• **Excerpt**:
____________

My old standby pedal, the SD-1 has been upstaged by the "Sweet Drive" in my G11 processor. The Sweet Drive is supposed to be a Mad Professor Sweet Honey Overdrive, but it has an extra tone control. So it has turned out to be really versatile.

I started out by trying to clone the SD-1 which I was able to do, virtually indistinguishably. But because of the focus/tone controls, I'm able to dial in even more of what I like from the SD-1 without it getting harsh. I can have the treble boost and chopped top and bottom that the SD1 is known for, but I can also open up the top.

I was always wondering why there was no SD1 model, and now I realize its probably because there are better drives. So now there is a conundrum. The real Sweet Honey OD doesn't have a tone control, so its probably not worth tracking a real one down.

Has anyone else come to rely upon a drive in their multiFX? Are you able to A/B with a real pedal and get the same result? I would think its easier to model an overdrive, so I would expect most mfx have some good ones in there.

____________

• **Given information**:

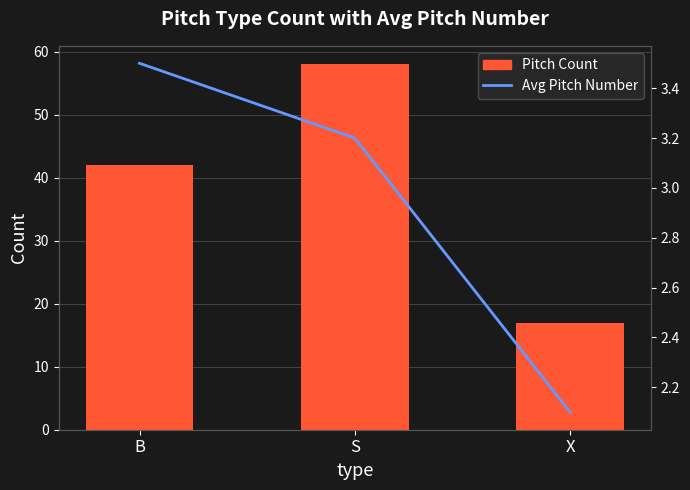

Which has a higher value, S or B?

S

____________

• **Study questions**:
1. In the overdrive post, what does the Sweet Drive have that the real Sweet Honey Overdrive lacks?
2. Extract the passage of the overdrive post between "My old standby" and "be really versatile.", inclusive, keeping every word the same.

• **Answers given**:
1. A tone control.

2.
My old standby pedal, the SD-1 has been upstaged by the "Sweet Drive" in my G11 processor. The Sweet Drive is supposed to be a Mad Professor Sweet Honey Overdrive, but it has an extra tone control. So it has turned out to be really versatile.